From the entries below, pull out each line where "elbow" appears.

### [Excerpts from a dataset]
--- START ---
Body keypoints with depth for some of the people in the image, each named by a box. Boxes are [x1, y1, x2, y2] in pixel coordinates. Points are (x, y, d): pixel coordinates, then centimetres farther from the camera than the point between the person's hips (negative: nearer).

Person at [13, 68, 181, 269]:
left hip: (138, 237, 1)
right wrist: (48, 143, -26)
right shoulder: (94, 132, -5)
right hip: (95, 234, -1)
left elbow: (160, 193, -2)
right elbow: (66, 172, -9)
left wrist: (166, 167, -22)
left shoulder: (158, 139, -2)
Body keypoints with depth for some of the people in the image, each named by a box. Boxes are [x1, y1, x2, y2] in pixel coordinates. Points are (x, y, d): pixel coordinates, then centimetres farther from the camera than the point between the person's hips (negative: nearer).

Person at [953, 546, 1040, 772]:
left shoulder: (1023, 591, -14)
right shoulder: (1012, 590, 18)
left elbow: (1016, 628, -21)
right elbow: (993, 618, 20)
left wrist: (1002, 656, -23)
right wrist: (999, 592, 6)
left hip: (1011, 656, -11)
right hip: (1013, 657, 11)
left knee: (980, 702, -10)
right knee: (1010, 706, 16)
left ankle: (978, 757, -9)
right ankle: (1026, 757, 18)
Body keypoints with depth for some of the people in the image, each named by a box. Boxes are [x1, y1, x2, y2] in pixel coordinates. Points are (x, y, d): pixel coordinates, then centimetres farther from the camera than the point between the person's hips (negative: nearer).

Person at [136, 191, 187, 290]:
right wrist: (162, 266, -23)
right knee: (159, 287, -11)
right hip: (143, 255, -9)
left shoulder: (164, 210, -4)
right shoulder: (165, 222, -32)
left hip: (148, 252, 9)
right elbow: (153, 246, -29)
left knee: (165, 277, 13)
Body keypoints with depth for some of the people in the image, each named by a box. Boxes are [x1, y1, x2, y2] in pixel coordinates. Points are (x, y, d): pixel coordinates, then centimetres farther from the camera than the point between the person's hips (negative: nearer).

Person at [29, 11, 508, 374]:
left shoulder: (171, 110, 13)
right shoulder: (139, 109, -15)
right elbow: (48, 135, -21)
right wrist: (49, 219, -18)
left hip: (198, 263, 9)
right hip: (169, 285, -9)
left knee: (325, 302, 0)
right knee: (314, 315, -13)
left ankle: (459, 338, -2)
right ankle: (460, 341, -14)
--- END ---
### [Reply]
left elbow: (160, 193, -2)
right elbow: (66, 172, -9)
left elbow: (1016, 628, -21)
right elbow: (993, 618, 20)
right elbow: (153, 246, -29)
right elbow: (48, 135, -21)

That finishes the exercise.